**PROBLEM REQUIREMENTS**
Recast the listing below as a Markdown table with the columns Row and Line, giving each line its own numbered row. Leave out blank lines and the picture lines.

[EXTRACTED DATA Boundary: Start]

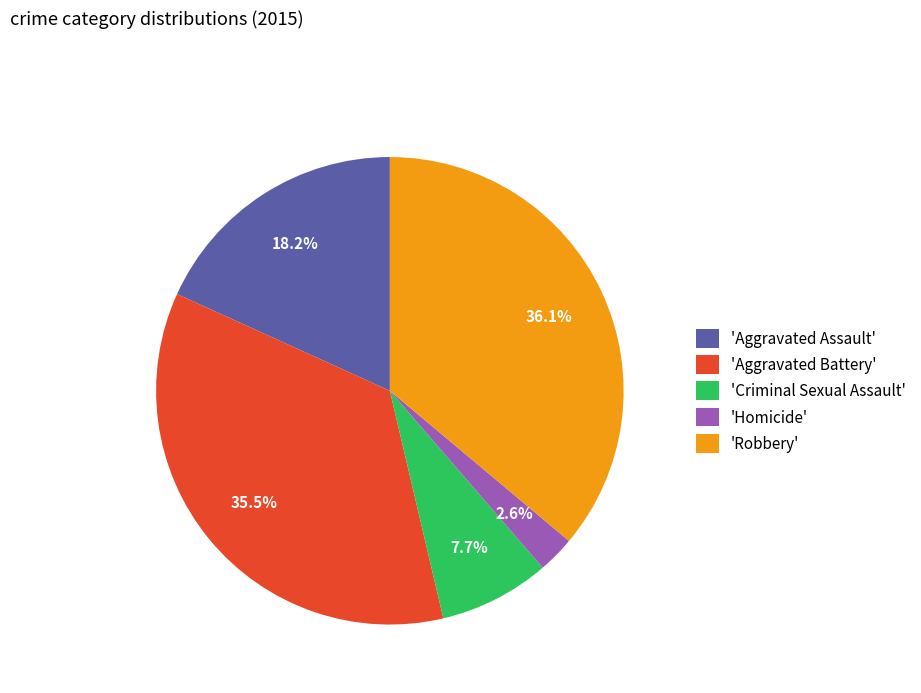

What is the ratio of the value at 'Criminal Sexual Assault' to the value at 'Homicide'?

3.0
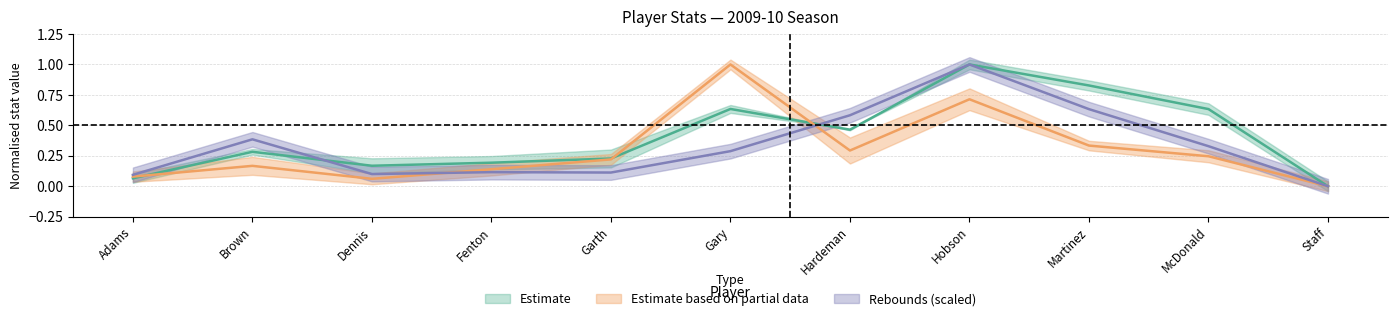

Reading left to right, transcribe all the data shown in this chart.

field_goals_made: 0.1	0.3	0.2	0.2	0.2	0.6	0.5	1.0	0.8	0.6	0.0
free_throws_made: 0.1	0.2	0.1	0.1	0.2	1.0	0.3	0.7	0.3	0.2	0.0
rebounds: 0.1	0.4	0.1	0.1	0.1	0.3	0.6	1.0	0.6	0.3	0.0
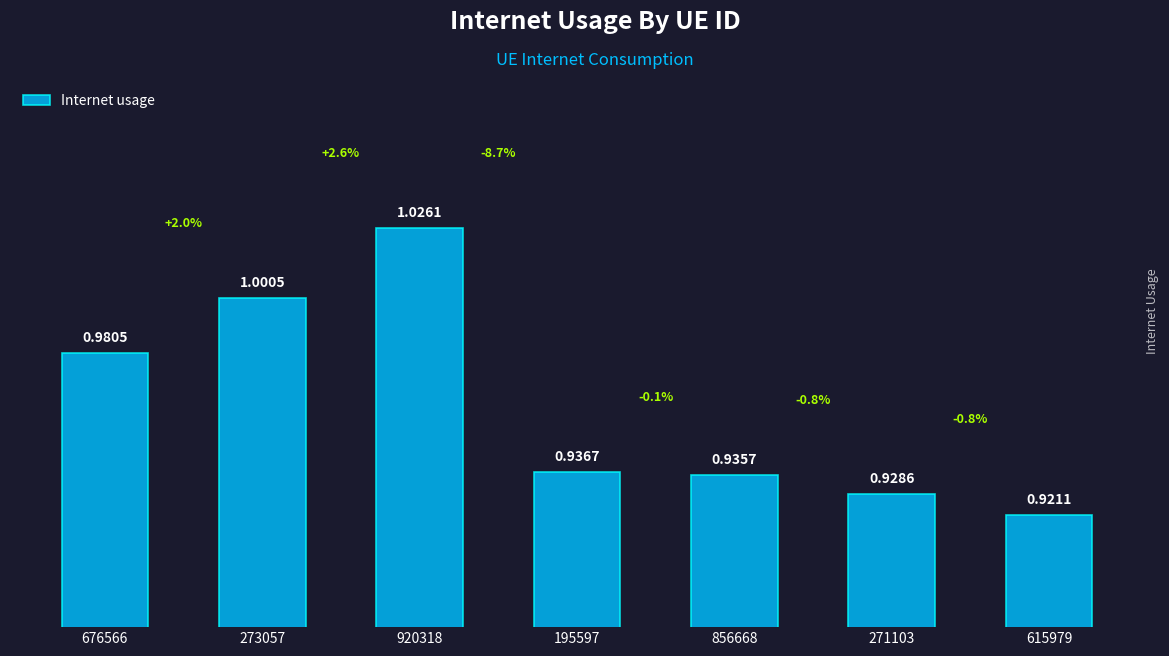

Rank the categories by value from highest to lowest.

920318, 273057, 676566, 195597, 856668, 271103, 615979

[EXTRACTED DATA Boundary: End]

**EXERCISE RESPONSE**
| Row | Line |
|---|---|
| 1 | What is the ratio of the value at 'Criminal Sexual Assault' to the value at 'Homicide'? |
| 2 | 3.0 |
| 3 | Reading left to right, transcribe all the data shown in this chart. |
| 4 | field_goals_made: 0.1	0.3	0.2	0.2	0.2	0.6	0.5	1.0	0.8	0.6	0.0 |
| 5 | free_throws_made: 0.1	0.2	0.1	0.1	0.2	1.0	0.3	0.7	0.3	0.2	0.0 |
| 6 | rebounds: 0.1	0.4	0.1	0.1	0.1	0.3	0.6	1.0	0.6	0.3	0.0 |
| 7 | Rank the categories by value from highest to lowest. |
| 8 | 920318, 273057, 676566, 195597, 856668, 271103, 615979 |